Are Dental Infographics Worth The Trouble?

Generally, once a blog writer has mastered an infographic program, the process of creating a colorful, short post is much faster than writing a full-length blog. But do infographics really pay off for dentists?

The short answer is yes, and here’s why.

It’s Not Just The Information

Every writer hopes that the reader finds his or her riveting, but that’s just not always true. Motivation, attention span, and comprehension vary by person, but they’re crucial elements in determining the effectiveness of a post.

That’s where infographics shine. By reducing paragraphs of copy to a handful of easily grasped points, and surrounding those points with a colorful design, readers are far more likely to actually engage with the post. Infographics are more visually interesting, require a far shorter time commitment, and are easier to grasp.

That’s a win-win-win for dental practices, not to mention businesses, organizations, and individuals from across the spectrum of online posting. According to a 2017 report, infographics lead the list in terms of learning and retention of information, beating out commercials, articles with images, text-only articles, and blog posts.

To be fair, infographics don’t beat out commercials by much – about six percent – but you can produce a huge number of infographics much faster and far more cheaply than a single television or radio spot.

What You’re Shooting For

When it comes to infographics, less is better.
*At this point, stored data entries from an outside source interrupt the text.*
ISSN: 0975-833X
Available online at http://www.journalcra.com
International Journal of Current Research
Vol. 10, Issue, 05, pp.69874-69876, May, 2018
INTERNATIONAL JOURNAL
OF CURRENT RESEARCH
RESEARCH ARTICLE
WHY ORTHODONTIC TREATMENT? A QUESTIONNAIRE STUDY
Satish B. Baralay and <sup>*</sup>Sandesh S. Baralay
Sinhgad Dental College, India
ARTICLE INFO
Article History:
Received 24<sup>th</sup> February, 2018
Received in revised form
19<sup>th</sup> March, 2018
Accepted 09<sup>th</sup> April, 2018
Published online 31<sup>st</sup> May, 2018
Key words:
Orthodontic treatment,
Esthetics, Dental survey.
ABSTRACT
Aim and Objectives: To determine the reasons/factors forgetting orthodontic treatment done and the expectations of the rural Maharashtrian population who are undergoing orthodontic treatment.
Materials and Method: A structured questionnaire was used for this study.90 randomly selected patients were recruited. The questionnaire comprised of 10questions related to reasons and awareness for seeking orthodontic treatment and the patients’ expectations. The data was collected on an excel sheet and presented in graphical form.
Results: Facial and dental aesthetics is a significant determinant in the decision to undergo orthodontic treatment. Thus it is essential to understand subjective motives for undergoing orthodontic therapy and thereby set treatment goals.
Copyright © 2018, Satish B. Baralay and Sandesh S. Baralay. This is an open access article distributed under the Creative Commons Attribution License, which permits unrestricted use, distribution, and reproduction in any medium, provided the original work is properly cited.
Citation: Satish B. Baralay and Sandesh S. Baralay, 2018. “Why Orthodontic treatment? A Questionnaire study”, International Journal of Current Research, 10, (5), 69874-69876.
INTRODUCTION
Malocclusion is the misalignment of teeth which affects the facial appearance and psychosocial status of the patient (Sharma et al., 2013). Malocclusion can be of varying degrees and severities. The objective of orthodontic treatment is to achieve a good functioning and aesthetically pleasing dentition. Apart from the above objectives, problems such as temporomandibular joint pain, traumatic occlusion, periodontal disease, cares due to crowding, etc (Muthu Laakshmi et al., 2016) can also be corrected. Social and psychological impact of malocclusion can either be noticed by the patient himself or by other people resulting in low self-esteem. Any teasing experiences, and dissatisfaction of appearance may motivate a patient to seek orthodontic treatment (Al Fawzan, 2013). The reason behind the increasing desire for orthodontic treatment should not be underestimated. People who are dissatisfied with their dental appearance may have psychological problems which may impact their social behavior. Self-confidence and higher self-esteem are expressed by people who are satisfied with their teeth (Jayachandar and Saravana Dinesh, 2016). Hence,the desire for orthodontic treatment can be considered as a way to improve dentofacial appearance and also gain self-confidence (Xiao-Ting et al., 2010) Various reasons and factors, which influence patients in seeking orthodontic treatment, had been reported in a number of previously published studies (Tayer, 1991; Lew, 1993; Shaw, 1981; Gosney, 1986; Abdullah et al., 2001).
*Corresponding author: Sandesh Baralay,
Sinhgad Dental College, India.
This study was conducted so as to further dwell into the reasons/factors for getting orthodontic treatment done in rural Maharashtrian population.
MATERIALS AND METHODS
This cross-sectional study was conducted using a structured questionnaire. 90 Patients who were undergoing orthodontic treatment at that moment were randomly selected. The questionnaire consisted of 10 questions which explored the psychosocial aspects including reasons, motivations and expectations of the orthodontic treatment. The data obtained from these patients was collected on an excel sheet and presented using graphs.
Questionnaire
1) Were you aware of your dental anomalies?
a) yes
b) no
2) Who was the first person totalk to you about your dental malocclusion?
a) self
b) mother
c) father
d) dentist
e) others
Keep the copy short and interesting; 10 -12 words per point seems to work well, but that can vary by topic and the information you need to convey. Still, follow the KISMIF rule: “Keep It Simple, Make It Funky.”

Support your point with appropriate visuals – bar graphs with numbers, for instance, or teeth, or a toothbrush – since visuals have been shown to increase learning and aid attention by a factor of four.
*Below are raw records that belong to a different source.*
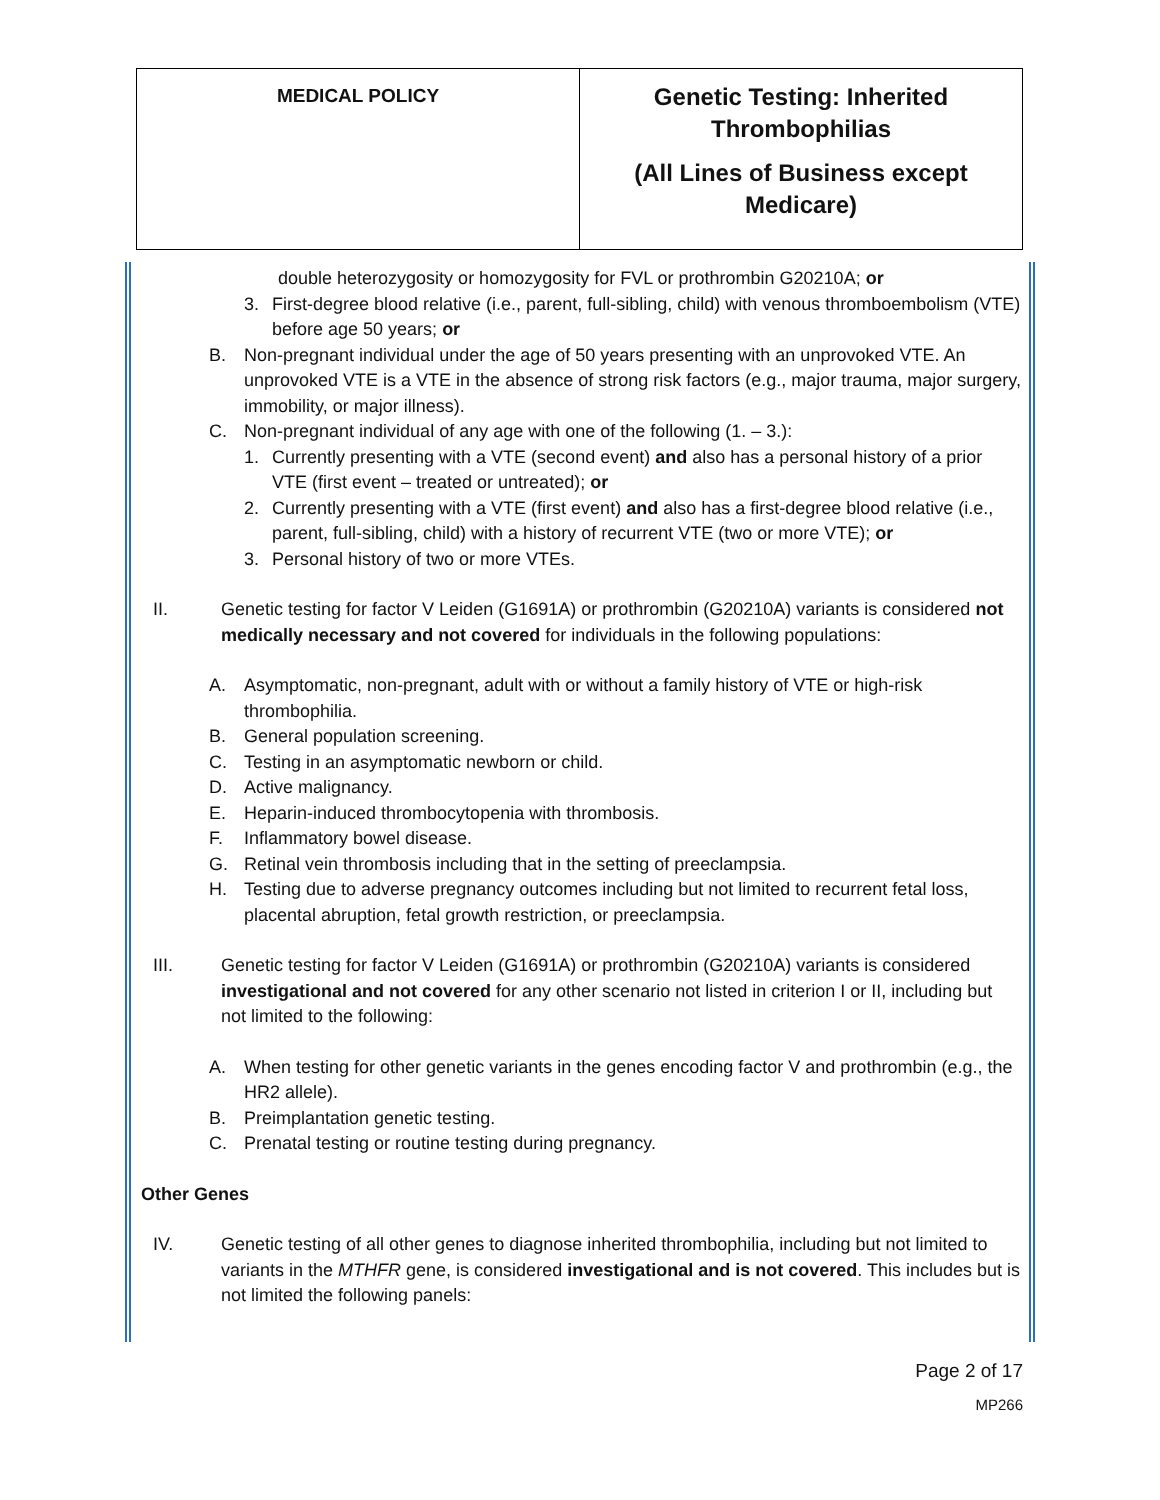| MEDICAL POLICY | Genetic Testing: Inherited Thrombophilias (All Lines of Business except Medicare) |
double heterozygosity or homozygosity for FVL or prothrombin G20210A; or
3. First-degree blood relative (i.e., parent, full-sibling, child) with venous thromboembolism (VTE) before age 50 years; or
B. Non-pregnant individual under the age of 50 years presenting with an unprovoked VTE. An unprovoked VTE is a VTE in the absence of strong risk factors (e.g., major trauma, major surgery, immobility, or major illness).
C. Non-pregnant individual of any age with one of the following (1. – 3.):
1. Currently presenting with a VTE (second event) and also has a personal history of a prior VTE (first event – treated or untreated); or
2. Currently presenting with a VTE (first event) and also has a first-degree blood relative (i.e., parent, full-sibling, child) with a history of recurrent VTE (two or more VTE); or
3. Personal history of two or more VTEs.
II. Genetic testing for factor V Leiden (G1691A) or prothrombin (G20210A) variants is considered not medically necessary and not covered for individuals in the following populations:
A. Asymptomatic, non-pregnant, adult with or without a family history of VTE or high-risk thrombophilia.
B. General population screening.
C. Testing in an asymptomatic newborn or child.
D. Active malignancy.
E. Heparin-induced thrombocytopenia with thrombosis.
F. Inflammatory bowel disease.
G. Retinal vein thrombosis including that in the setting of preeclampsia.
H. Testing due to adverse pregnancy outcomes including but not limited to recurrent fetal loss, placental abruption, fetal growth restriction, or preeclampsia.
III. Genetic testing for factor V Leiden (G1691A) or prothrombin (G20210A) variants is considered investigational and not covered for any other scenario not listed in criterion I or II, including but not limited to the following:
A. When testing for other genetic variants in the genes encoding factor V and prothrombin (e.g., the HR2 allele).
B. Preimplantation genetic testing.
C. Prenatal testing or routine testing during pregnancy.
Other Genes
IV. Genetic testing of all other genes to diagnose inherited thrombophilia, including but not limited to variants in the MTHFR gene, is considered investigational and is not covered. This includes but is not limited the following panels:
Page 2 of 17
MP266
Almost all the infographic programs offer a fair variety of stock templates to choose from, which simplifies the design process considerably. Generally, unless there’s a single point that is far more important than the others, you’ll want to shoot for a balanced approach in your design. Keep your visual elements fairly simple to avoid distracting the reader.
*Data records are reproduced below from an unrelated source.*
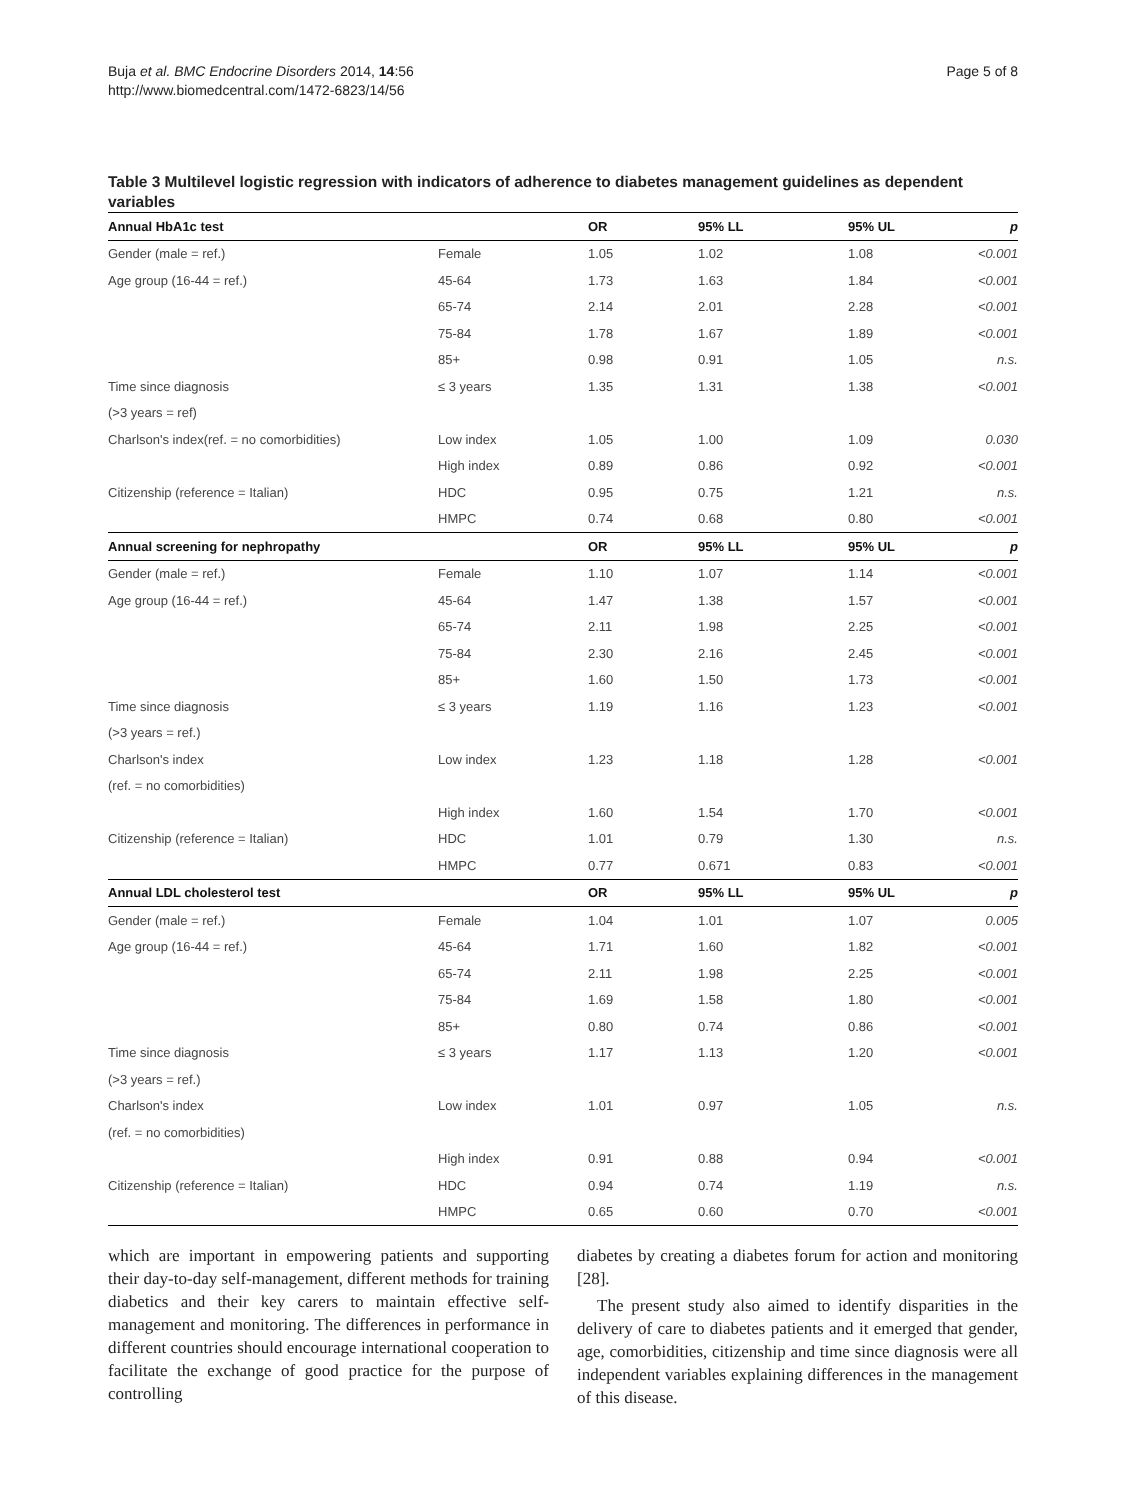Buja et al. BMC Endocrine Disorders 2014, 14:56
http://www.biomedcentral.com/1472-6823/14/56
Page 5 of 8
Table 3 Multilevel logistic regression with indicators of adherence to diabetes management guidelines as dependent variables
| Annual HbA1c test | | OR | 95% LL | 95% UL | p |
| --- | --- | --- | --- | --- | --- |
| Gender (male = ref.) | Female | 1.05 | 1.02 | 1.08 | <0.001 |
| Age group (16-44 = ref.) | 45-64 | 1.73 | 1.63 | 1.84 | <0.001 |
| | 65-74 | 2.14 | 2.01 | 2.28 | <0.001 |
| | 75-84 | 1.78 | 1.67 | 1.89 | <0.001 |
| | 85+ | 0.98 | 0.91 | 1.05 | n.s. |
| Time since diagnosis | ≤ 3 years | 1.35 | 1.31 | 1.38 | <0.001 |
| (>3 years = ref) | | | | | |
| Charlson's index(ref. = no comorbidities) | Low index | 1.05 | 1.00 | 1.09 | 0.030 |
| | High index | 0.89 | 0.86 | 0.92 | <0.001 |
| Citizenship (reference = Italian) | HDC | 0.95 | 0.75 | 1.21 | n.s. |
| | HMPC | 0.74 | 0.68 | 0.80 | <0.001 |
| Annual screening for nephropathy | | OR | 95% LL | 95% UL | p |
| Gender (male = ref.) | Female | 1.10 | 1.07 | 1.14 | <0.001 |
| Age group (16-44 = ref.) | 45-64 | 1.47 | 1.38 | 1.57 | <0.001 |
| | 65-74 | 2.11 | 1.98 | 2.25 | <0.001 |
| | 75-84 | 2.30 | 2.16 | 2.45 | <0.001 |
| | 85+ | 1.60 | 1.50 | 1.73 | <0.001 |
| Time since diagnosis | ≤ 3 years | 1.19 | 1.16 | 1.23 | <0.001 |
| (>3 years = ref.) | | | | | |
| Charlson's index | Low index | 1.23 | 1.18 | 1.28 | <0.001 |
| (ref. = no comorbidities) | | | | | |
| | High index | 1.60 | 1.54 | 1.70 | <0.001 |
| Citizenship (reference = Italian) | HDC | 1.01 | 0.79 | 1.30 | n.s. |
| | HMPC | 0.77 | 0.671 | 0.83 | <0.001 |
| Annual LDL cholesterol test | | OR | 95% LL | 95% UL | p |
| Gender (male = ref.) | Female | 1.04 | 1.01 | 1.07 | 0.005 |
| Age group (16-44 = ref.) | 45-64 | 1.71 | 1.60 | 1.82 | <0.001 |
| | 65-74 | 2.11 | 1.98 | 2.25 | <0.001 |
| | 75-84 | 1.69 | 1.58 | 1.80 | <0.001 |
| | 85+ | 0.80 | 0.74 | 0.86 | <0.001 |
| Time since diagnosis | ≤ 3 years | 1.17 | 1.13 | 1.20 | <0.001 |
| (>3 years = ref.) | | | | | |
| Charlson's index | Low index | 1.01 | 0.97 | 1.05 | n.s. |
| (ref. = no comorbidities) | | | | | |
| | High index | 0.91 | 0.88 | 0.94 | <0.001 |
| Citizenship (reference = Italian) | HDC | 0.94 | 0.74 | 1.19 | n.s. |
| | HMPC | 0.65 | 0.60 | 0.70 | <0.001 |
which are important in empowering patients and supporting their day-to-day self-management, different methods for training diabetics and their key carers to maintain effective self-management and monitoring. The differences in performance in different countries should encourage international cooperation to facilitate the exchange of good practice for the purpose of controlling
diabetes by creating a diabetes forum for action and monitoring [28].
The present study also aimed to identify disparities in the delivery of care to diabetes patients and it emerged that gender, age, comorbidities, citizenship and time since diagnosis were all independent variables explaining differences in the management of this disease.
Finally, make sure that the reader’s eye is drawn logically from the first point to the last. An infographic is information, but it’s also an argument to do something. Generally, you want to draw the reader through to your call to action – call to schedule, visit your website, etc.

So, Why Isn’t This Post An Infographic?

For one simple reason: there’s too much information to convey in a simple, abbreviated, visual format. Consider the points about information, attention, motivation, and comprehension; those four alone might be enough for an infographic. Add in copywriting and design elements, layout considerations, and a logical progression to a CTA, and any attempted infographic would be too crowded to be effective.

When it comes to infographics, more isn’t better. The right words, the right visuals, and the right layout are keys to success for dentists who want to embrace this “short-form” social posting medium.